Em busca de marcadores biológicos
De acordo com Coppi, classicamente, a doença de Parkinson surge na parte do cérebro conhecida como corpo estriado, que é um dos chamados gânglios da base, onde ocorre a diminuição ou ausência da produção de dopamina. “Estamos mostrando que nem sempre isso é verdade. Nosso trabalho não nega a teoria antiga, mas avança o conhecimento ao apontar que não há uma rota exclusiva para a origem da doença”, afirmou.
Uma das motivações para o experimento foi um artigo publicado em fevereiro de 2010 no Cleveland Clinic Journal of Medicine por um grupo norte-americano.
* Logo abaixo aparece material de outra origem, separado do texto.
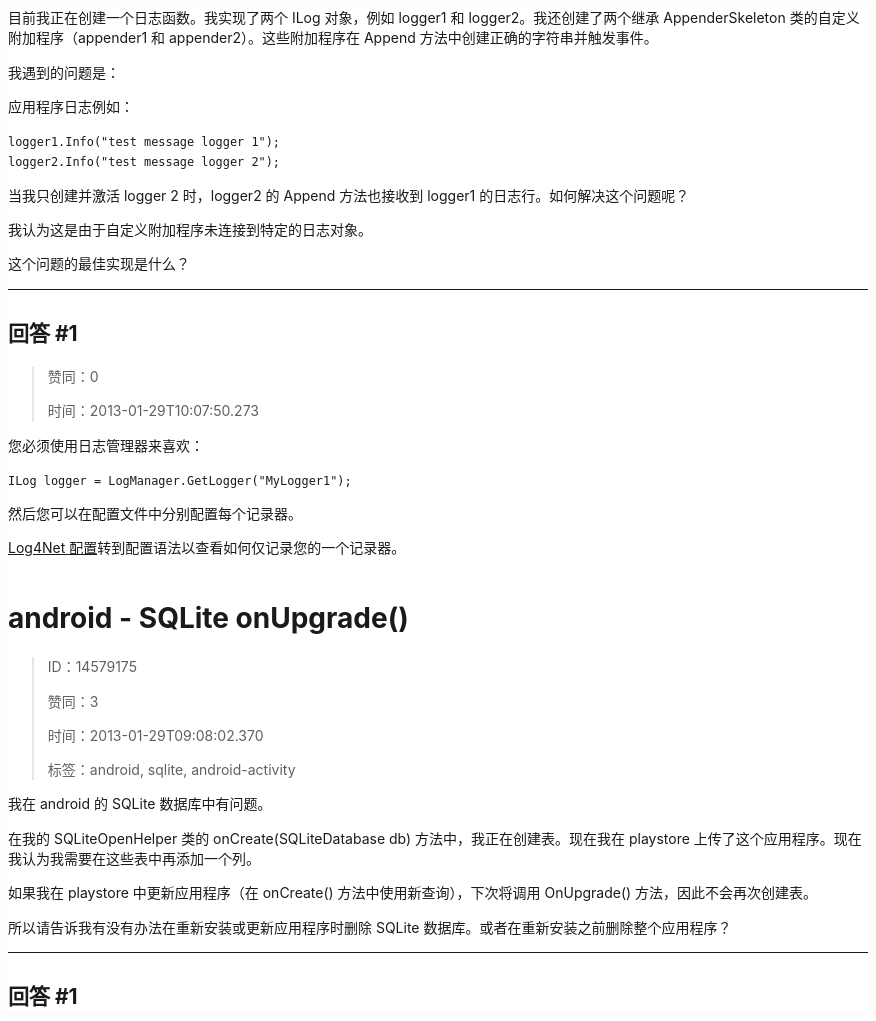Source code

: 目前我正在创建一个日志函数。我实现了两个 ILog 对象，例如 logger1 和 logger2。我还创建了两个继承 AppenderSkeleton 类的自定义附加程序（appender1 和 appender2）。这些附加程序在 Append 方法中创建正确的字符串并触发事件。

我遇到的问题是：

应用程序日志例如：

```
logger1.Info("test message logger 1");
logger2.Info("test message logger 2"); 
```

当我只创建并激活 logger 2 时，logger2 的 Append 方法也接收到 logger1 的日志行。如何解决这个问题呢？

我认为这是由于自定义附加程序未连接到特定的日志对象。

这个问题的最佳实现是什么？

* * *

## 回答 #1

> 赞同：0
> 
> 时间：2013-01-29T10:07:50.273

您必须使用日志管理器来喜欢：

```
ILog logger = LogManager.GetLogger("MyLogger1"); 
```

然后您可以在配置文件中分别配置每个记录器。

[Log4Net 配置](http://logging.apache.org/log4net/release/manual/configuration.html)转到配置语法以查看如何仅记录您的一个记录器。

# android - SQLite onUpgrade()

> ID：14579175
> 
> 赞同：3
> 
> 时间：2013-01-29T09:08:02.370
> 
> 标签：android, sqlite, android-activity

我在 android 的 SQLite 数据库中有问题。

在我的 SQLiteOpenHelper 类的 onCreate(SQLiteDatabase db) 方法中，我正在创建表。现在我在 playstore 上传了这个应用程序。现在我认为我需要在这些表中再添加一个列。

如果我在 playstore 中更新应用程序（在 onCreate() 方法中使用新查询），下次将调用 OnUpgrade() 方法，因此不会再次创建表。

所以请告诉我有没有办法在重新安装或更新应用程序时删除 SQLite 数据库。或者在重新安装之前删除整个应用程序？

* * *

## 回答 #1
O trabalho destacou o caso de um paciente que foi diagnosticado com Parkinson aos 56 anos de idade, mas que já aos 52 anos apresentava sintomas periféricos e redução de dopamina no coração.
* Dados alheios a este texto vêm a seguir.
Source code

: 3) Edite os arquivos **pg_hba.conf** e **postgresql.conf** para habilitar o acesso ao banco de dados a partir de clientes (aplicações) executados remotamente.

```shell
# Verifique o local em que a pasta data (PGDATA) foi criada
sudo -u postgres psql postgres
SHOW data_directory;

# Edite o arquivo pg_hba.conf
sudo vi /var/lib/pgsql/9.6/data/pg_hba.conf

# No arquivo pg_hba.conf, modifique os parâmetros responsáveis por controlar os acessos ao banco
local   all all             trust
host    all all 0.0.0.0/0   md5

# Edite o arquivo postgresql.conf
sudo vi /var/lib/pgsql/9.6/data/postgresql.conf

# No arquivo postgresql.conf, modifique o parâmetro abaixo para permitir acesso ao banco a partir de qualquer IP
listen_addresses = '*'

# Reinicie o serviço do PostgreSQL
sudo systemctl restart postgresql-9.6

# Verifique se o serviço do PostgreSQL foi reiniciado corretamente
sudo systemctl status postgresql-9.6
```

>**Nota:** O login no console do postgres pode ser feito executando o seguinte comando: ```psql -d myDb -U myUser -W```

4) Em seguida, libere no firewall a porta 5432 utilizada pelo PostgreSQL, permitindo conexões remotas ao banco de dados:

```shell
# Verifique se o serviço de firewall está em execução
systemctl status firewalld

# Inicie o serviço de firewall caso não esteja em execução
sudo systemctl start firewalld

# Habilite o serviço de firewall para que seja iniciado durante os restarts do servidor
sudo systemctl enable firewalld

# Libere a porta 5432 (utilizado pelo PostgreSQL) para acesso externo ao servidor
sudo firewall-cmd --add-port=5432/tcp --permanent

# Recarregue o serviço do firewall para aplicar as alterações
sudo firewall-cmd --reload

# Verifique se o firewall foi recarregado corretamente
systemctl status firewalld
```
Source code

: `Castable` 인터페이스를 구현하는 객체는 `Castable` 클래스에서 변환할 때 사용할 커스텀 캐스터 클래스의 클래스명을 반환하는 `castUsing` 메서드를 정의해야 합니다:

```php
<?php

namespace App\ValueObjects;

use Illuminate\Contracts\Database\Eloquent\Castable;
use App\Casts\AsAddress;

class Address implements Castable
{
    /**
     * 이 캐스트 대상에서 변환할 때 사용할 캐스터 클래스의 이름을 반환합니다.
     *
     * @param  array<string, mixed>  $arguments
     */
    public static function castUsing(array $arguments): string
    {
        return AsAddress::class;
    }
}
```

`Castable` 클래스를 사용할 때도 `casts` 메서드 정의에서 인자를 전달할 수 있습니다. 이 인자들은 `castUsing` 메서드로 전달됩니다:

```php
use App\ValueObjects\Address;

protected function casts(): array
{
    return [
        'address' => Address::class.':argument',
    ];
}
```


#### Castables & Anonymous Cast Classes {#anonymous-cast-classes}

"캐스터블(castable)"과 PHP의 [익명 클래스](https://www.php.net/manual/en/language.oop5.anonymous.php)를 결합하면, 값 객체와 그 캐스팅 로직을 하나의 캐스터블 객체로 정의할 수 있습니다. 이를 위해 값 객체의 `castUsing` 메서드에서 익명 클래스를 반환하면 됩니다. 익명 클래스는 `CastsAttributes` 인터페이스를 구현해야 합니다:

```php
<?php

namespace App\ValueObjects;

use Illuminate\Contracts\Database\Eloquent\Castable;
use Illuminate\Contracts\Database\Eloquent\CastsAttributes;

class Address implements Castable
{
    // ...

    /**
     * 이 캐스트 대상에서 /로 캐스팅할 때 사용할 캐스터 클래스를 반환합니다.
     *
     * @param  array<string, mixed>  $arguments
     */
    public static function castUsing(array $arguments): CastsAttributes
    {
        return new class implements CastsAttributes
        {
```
“Os autores descreveram a cronologia da evolução da doença desde sua origem até a manifestação clínica e os resultados comprovaram uma origem periférica. O papel do sistema nervoso autônomo na origem da doença está sendo também investigado por pesquisadores na Alemanha e no Japão. Estamos dando nossa contribuição a essa linha de pesquisa, que tem como horizonte a descoberta de marcadores biológicos precoces para a doença”, disse Coppi.
O cientista ressalta que os neurônios não são células exclusivas do cérebro: eles estão presentes também em órgãos como o estômago, o intestino, a bexiga urinária e o coração, entre outros. A hipótese formulada pelo grupo é a de que esses neurônios do sistema nervoso autônomo periférico se apresentariam degenerados pela doença, afetando subsequentemente os órgãos inervados por eles, provocando assim sintomas periféricos inespecíficos, ou seja, a "fase silenciosa" da doença.
“Nesse contexto, os pacientes podem apresentar taquicardia, insuficiência cardíaca e picos de pressão alta e baixa, no caso do coração e vasos, incontinência urinária, no caso da bexiga, ou constipação intestinal, no caso do intestino, por exemplo. No nosso experimento, os camundongos apresentaram todos esses sintomas – que coincidiam com o relato de caso do grupo norte-americano”, afirmou.
Segundo Coppi, como a doença de Parkinson tem um componente genético importante, o histórico familiar combinado à detecção precoce dos sintomas periféricos podem ser um importante facilitador para diagnóstico precoce da doença.
“Evidentemente, nem todos que têm problema de coração, bexiga ou intestino vão ter a doença de Parkinson. Mas, se a pessoa apresentar esses sintomas inespecíficos e tiver parentes com a manifestação cerebral da doença, é importante que procure um neurologista para uma investigação mais detalhada do contexto”, afirmou.